Some questions that could be answered
- Are the inhabitants of the happiest cities in the world living in fully developed countries? Is living in a context where everyday stuff is easily solved, a significant component in happiness?
.
Step by step
.
- Collect the data using web scraping of World Happiest cities in the World Report
- Collect the data using web scraping of Human Development Index
- Looking for correlation between both tables using graphs, the easier and direct way to find any clue about how your data is
- Playing around of correlation to find the coefficients
.
Collecting the data
url = "https://en.wikipedia.org/wiki/World_Happiness_Report"
page = urllib.request.urlopen(url)
soup = BeautifulSoup(page, "html.parser")
tables = soup.find_all("table")
happiness_table = soup.find('table', class_='wikitable sortable')
table_rows = happiness_table.find_all('tr')
data = []
for row in table_rows:
data.append([t.text.strip() for t in row.find_all('td')])
df_happiness = pd.DataFrame(data, columns=['Happiness_ranking', 'country', 'score', 'GPD', 'social_support', 'healthy_life_expectancy', 'freedom', 'generosity', 'perception_of_corruption'])
df_happiness = df_happiness[~df_happiness['country'].isnull()]
url = "https://en.wikipedia.org/wiki/List_of_countries_by_Human_Development_Index"
page = urllib.request.urlopen(url)
soup = BeautifulSoup(page, "lxml")
tables = soup.find_all("table")
HDI_table = soup.find('table', class_='wikitable sortable')
table_rows_2 = HDI_table.find_all('tr')
data2 = []
for row in table_rows_2:
data2.append([t.text.strip() for t in row.find_all('td')])
df_HDI = pd.DataFrame(data2, columns=['HDI_ranking','1','country','3','4'])
df_HDI = df_HDI.drop(['1','3','4'], axis=1)
df_HDI = df_HDI[~df_HDI['country'].isnull()]
Joining data
# joining data
df_result = pd.merge(df_happiness, df_HDI, on= 'country', how = 'left' )
df_result.HDI_ranking = pd.to_numeric(df_result.HDI_ranking, errors='coerce').fillna(0).astype(int)
df_result.Happiness_ranking= pd.to_numeric(df_result.Happiness_ranking, errors='coerce').fillna(0).astype(int)
# Checking the change
df_result.dtypes
Analysis
Statistical analysis is a process of understanding how variables in a dataset relate to each other and how those relationships depend on other variables. Visualization can be a core component of this process because, when data are visualized properly, the human visual system can see trends and patterns that indicate a relationship.
.
Relating happiness ranking with Human Development index using a scatterplot
The scatter plot is a mainstay of statistical visualization. It depicts the joint distribution of two variables using a cloud of points, where each point represents an observation in the dataset. This depiction allows the eye to infer a substantial amount of information about whether there is any meaningful relationship between them.

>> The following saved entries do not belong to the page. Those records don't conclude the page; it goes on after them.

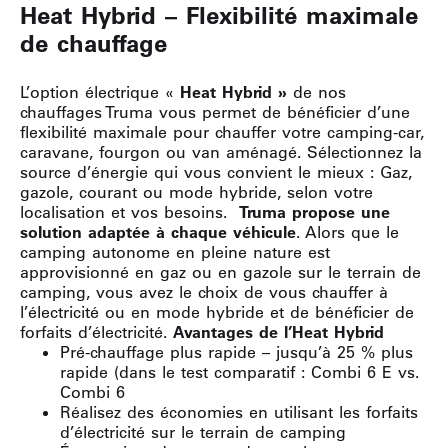
Heat Hybrid – Flexibilité maximale
de chauffage
L’option électrique «
Heat Hybrid »
de nos
chauffages Truma vous permet de bénéficier d’une
flexibilité maximale pour chauffer votre camping-car,
caravane, fourgon ou van aménagé. Sélectionnez la
source d’énergie qui vous convient le mieux : Gaz,
gazole, courant ou mode hybride, selon votre
localisation et vos besoins.
Truma propose une
solution adaptée à chaque véhicule
. Alors que le
camping autonome en pleine nature est
approvisionné en gaz ou en gazole sur le terrain de
camping, vous avez le choix de vous chauffer à
l’électricité ou en mode hybride et de bénéficier de
forfaits d’électricité.
Avantages de l’Heat Hybrid
Pré-chauffage plus rapide – jusqu’à 25 % plus
rapide (dans le test comparatif : Combi 6 E vs.
Combi 6
Réalisez des économies en utilisant les forfaits
d’électricité sur le terrain de camping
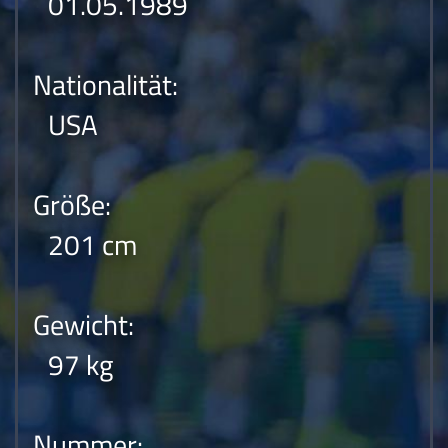
01.05.1989
Nationalität:
USA
Größe:
201 cm
Gewicht:
97 kg
Nummer:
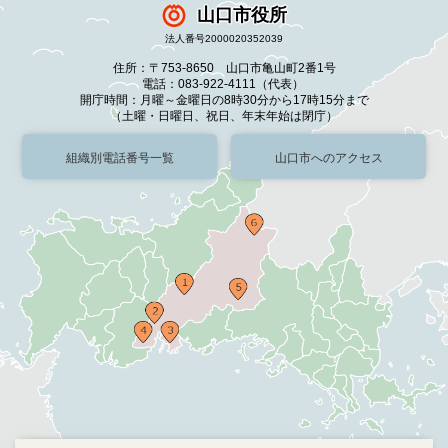
山口市役所
法人番号2000020352039
住所：〒753-8650 山口市亀山町2番1号
電話：083-922-4111（代表）
開庁時間：月曜～金曜日の8時30分から17時15分まで
（土曜・日曜日、祝日、年末年始は閉庁）
組織別電話番号一覧
山口市へのアクセス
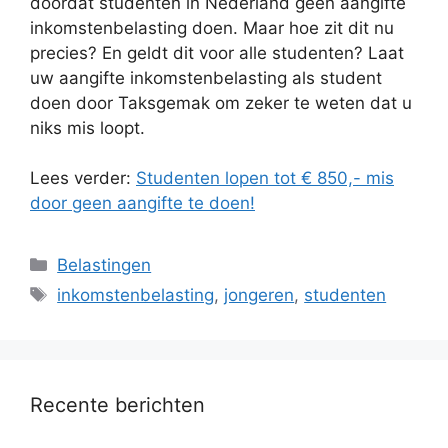
doordat studenten in Nederland geen aangifte
inkomstenbelasting doen. Maar hoe zit dit nu
precies? En geldt dit voor alle studenten? Laat
uw aangifte inkomstenbelasting als student
doen door Taksgemak om zeker te weten dat u
niks mis loopt.
Lees verder:
Studenten lopen tot € 850,- mis
door geen aangifte te doen!
Categorieën
Belastingen
Tags
inkomstenbelasting
,
jongeren
,
studenten
Recente berichten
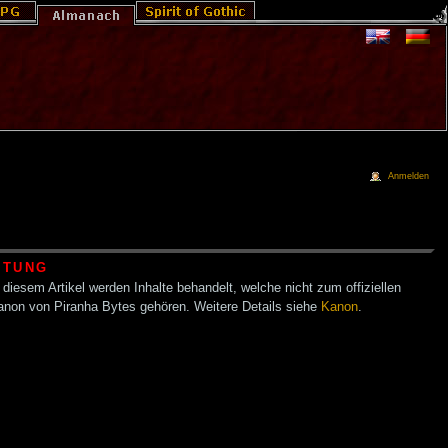
Anmelden
HTUNG
 diesem Artikel werden Inhalte behandelt, welche nicht zum offiziellen
anon von Piranha Bytes gehören. Weitere Details siehe
Kanon
.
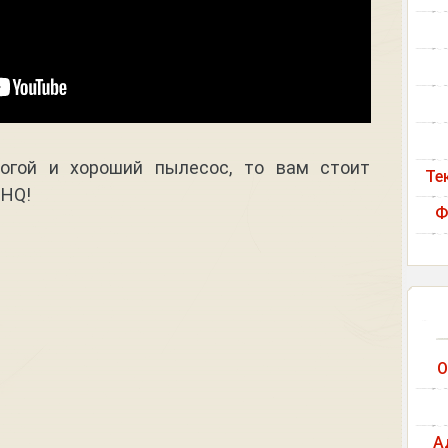
огой и хороший пылесос, то вам стоит
Те
3HQ!
Ф
О
А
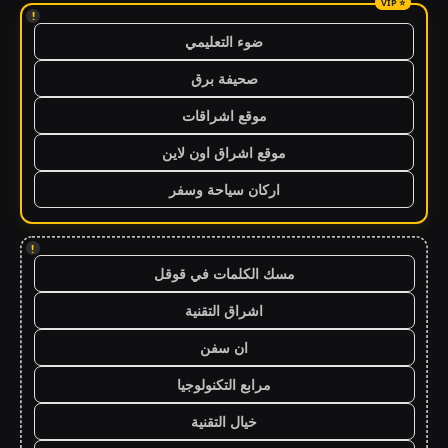
!
ضوء التعليمي
صحيفة برق
موقع اشراقات
موقع اشراق اون لاين
اركان سياحة وسفر
!
مسك الكلمات في قوقل
اشراق التقنية
ان سفن
مرابع التكنولوجيا
خيال التقنية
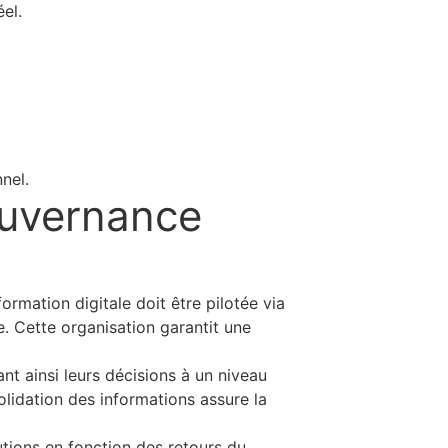
el.
nel.
ouvernance
rmation digitale doit être pilotée via
. Cette organisation garantit une
nt ainsi leurs décisions à un niveau
olidation des informations assure la
utions en fonction des retours du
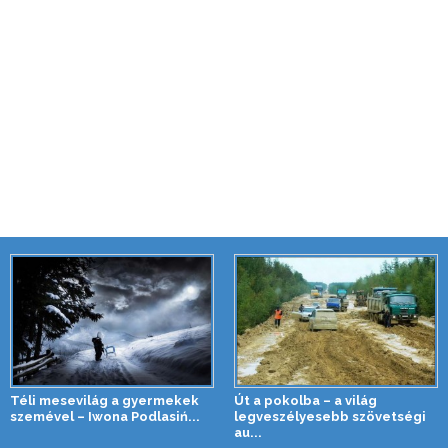
Téli mesevilág a gyermekek
Út a pokolba – a világ
szemével – Iwona Podlasiń...
legveszélyesebb szövetségi
au...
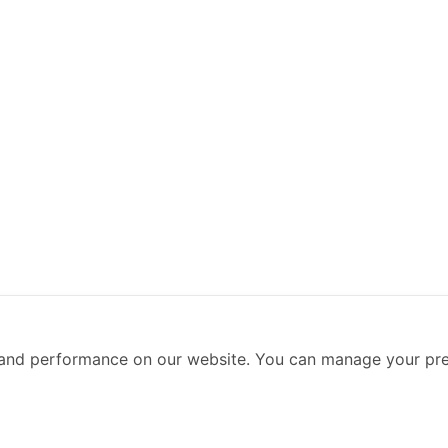
and performance on our website. You can manage your pre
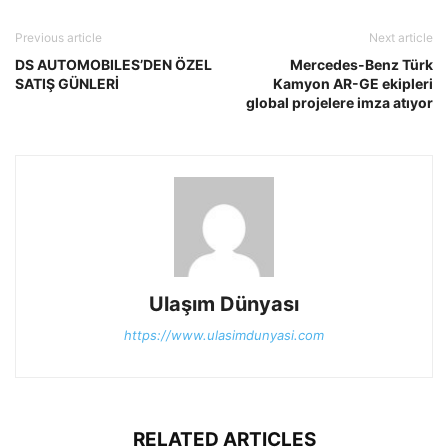
Previous article
Next article
DS AUTOMOBILES’DEN ÖZEL
Mercedes-Benz Türk
SATIŞ GÜNLERİ
Kamyon AR-GE ekipleri
global projelere imza atıyor
Ulaşım Dünyası
https://www.ulasimdunyasi.com
RELATED ARTICLES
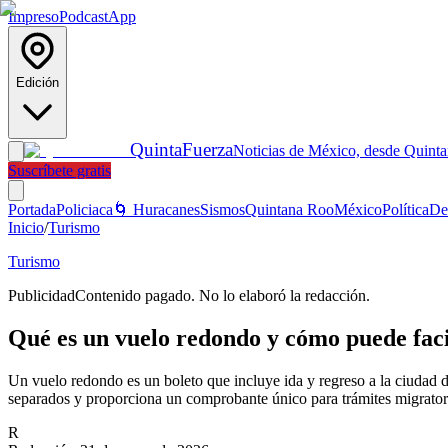
Impreso
Podcast
App
Edición
Quinta
Fuerza
Noticias de México, desde Quint
Suscríbete gratis
Portada
Policiaca
🌀 Huracanes
Sismos
Quintana Roo
México
Política
De
Inicio
/
Turismo
Turismo
Publicidad
Contenido pagado. No lo elaboró la redacción.
Qué es un vuelo redondo y cómo puede faci
Un vuelo redondo es un boleto que incluye ida y regreso a la ciudad de
separados y proporciona un comprobante único para trámites migratorio
R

import matplotlib.pyplot as plt
import seaborn as sns
sns.scatterplot('Happiness_ranking', 'HDI_ranking', data=df_result)
.
Which is the correlation between happiness ranking and Human development index?
df_result['Happiness_ranking'].corr(df_result['HDI_ranking'])
0.7446511487457009
.
Conclusion
Are the inhabitants of the happiest cities in the world living in fully developed countries? Is living in a context where everyday stuff is easily solved, a significant component in happiness?
There is a correlation between happiness ranking and HD index which clearly could be appreciated visually using the scatterplot and numeric via correlation analysis.
We can conclude that people who live in more development countries tends to be happier than people who struggles to solve their everyday life.